The Department of Public Health reported more new COVID-19 cases Thursday than it has in months – 986 new cases of the highly-contagious virus that has been spreading largely uncontrolled for months.

DPH also reported the recent COVID-19 deaths of 30 people. Since the virus was first confirmed in Massachusetts on Feb. 1, 143,927 people have been infected and 9,810 people have died.

All four of the main metrics that the Baker administration says it watches to make public health decisions are trending in the wrong direction. The seven-day average of the positive test rate ticked up to 1.4 percent, up more than 75 percent in the last month. The three-day average number of people with COVID-19 in Massachusetts hospitals stands at 519, up more than 40 percent in the last month.Four hospitals are using surge capacity, up from zero as recently as earlier this week. And the three-day average of the number of COVID-19 deaths is up 60 percent from earlier this month.

Despite that, DPH reported Thursday that it sees a “positive trend” on the positive test rate, the number of patients with COVID-19 in hospitals, the state’s testing capacity and its contact tracing capabilities. The number of people who have died of COVID-19 and the health care system’s readiness are assessed as “in progress” in DPH’s latest update.
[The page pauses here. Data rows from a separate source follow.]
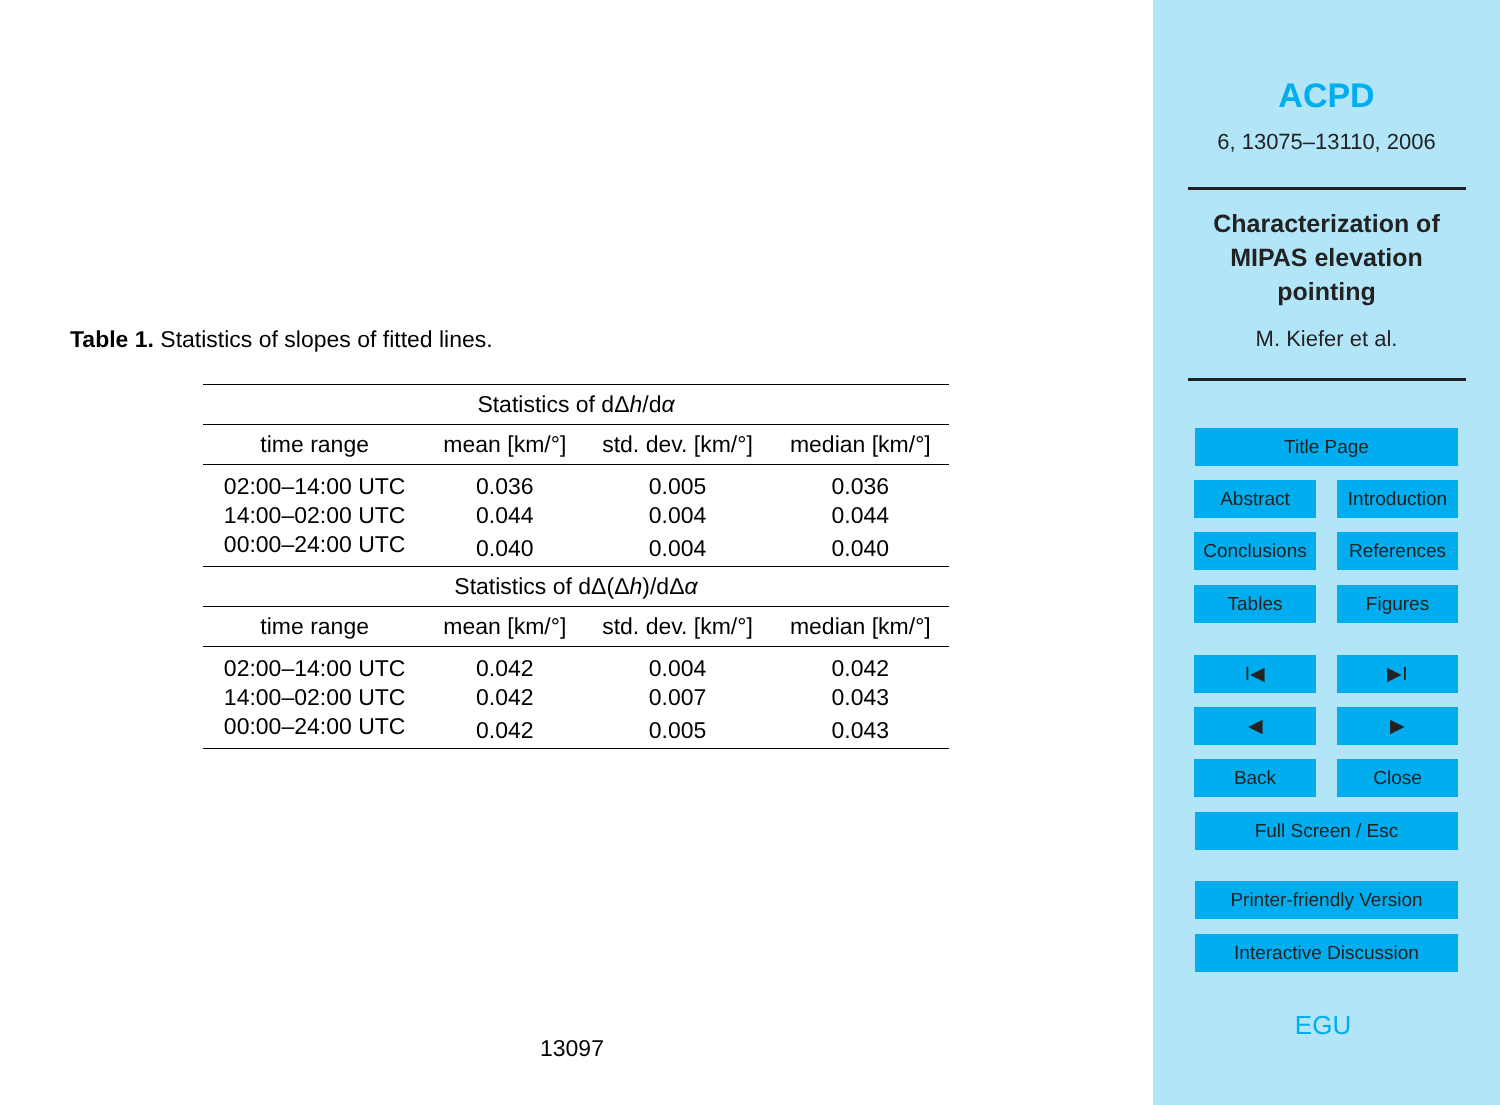Table 1. Statistics of slopes of fitted lines.
| Statistics of dΔ h /d α | | | |
| time range | mean [km/°] | std. dev. [km/°] | median [km/°] |
| 02:00–14:00 UTC | 0.036 | 0.005 | 0.036 |
| 14:00–02:00 UTC | 0.044 | 0.004 | 0.044 |
| 00:00–24:00 UTC | 0.040 | 0.004 | 0.040 |
| Statistics of dΔ(Δ h )/dΔ α | | | |
| time range | mean [km/°] | std. dev. [km/°] | median [km/°] |
| 02:00–14:00 UTC | 0.042 | 0.004 | 0.042 |
| 14:00–02:00 UTC | 0.042 | 0.007 | 0.043 |
| 00:00–24:00 UTC | 0.042 | 0.005 | 0.043 |
13097
ACPD
6, 13075–13110, 2006
Characterization of
MIPAS elevation
pointing
M. Kiefer et al.
Title Page
Abstract
Introduction
Conclusions
References
Tables Figures
I◀ ▶I
◀ ▶
Back Close
Full Screen / Esc
Printer-friendly Version
Interactive Discussion
EGU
Among the new COVID-19 cases were 202 new ones in Massachusetts public schools, state education officials reported this week, including 129 among students engaged in-person and hybrid learning models. The other 73 cases reported to the Department of Elementary and Secondary Education from Oct. 15-21 were among school district staff with building access.

The total case number in the department’s Thursday evening report is up from last week’s 92 student and 68 staff cases.

Elementary and Secondary Education Commissioner Jeff Riley on Tuesday said concern “that schools were going to be seen as super-spreading places has been somewhat unfounded,” and Gov. Charlie Baker on Thursday struck a similar note.

“The real-life experience and the research with respect to schools is overwhelming at this point, that schools are not the spreaders, the kids in schools are not spreaders of COVID,” Baker said. “There’s no better example of that right now than the parochial schools in Massachusetts. They have 28,000 kids, 4,000 employees who have been back in-person learning since the middle of August, and they have a handful of cases.”

The education department this week began including in its case report the total number of people who are accessing public school buildings, saying the 129 COVID-positive students came from approximately 450,000 who are attending in-person school at least some of the time, and the 73 staff cases were among a workforce pool of roughly 75,000.

At six each, Methuen and Lincoln-Sudbury logged the most new student cases, followed by five in Northboro-Southboro and four each in Chelmsford, Gloucester, Hudson, Marshfield, Peabody and Waltham. Fitchburg, Lawrence, Lynn, Malden and West Springfield topped the list for staff cases reported over the week, at three per district, followed by two in Boston, Fall River, New Bedford, Acton-Boxborough, Groton-Dunstable, Revere and Greater New Bedford Regional Vocational Technical.

Some of the recent surge in COVID-19 cases has been connected to indoor hockey games and practices, health officials said when overnight they ordered skating rinks to close statewide.

The closures are effective on Friday at 5 p.m., and are currently scheduled to last until 12:01 a.m. on Nov. 7. The Department of Public Health, which issued the order, which includes an exemption for college and professional programs.

State public health officials said there have been at least 30 clusters “at rinks throughout the state following games, practices and tournaments.” The clusters involve residents from more than 50 communities, with two or more confirmed cases in each and 108 total confirmed cases, according to the DPH.

“This pause will allow for the development of stronger COVID-19 protocols to further protect players, families, coaches, arena staff and other participants, as well as communities surrounding hockey rinks,” the DPH said in a statement.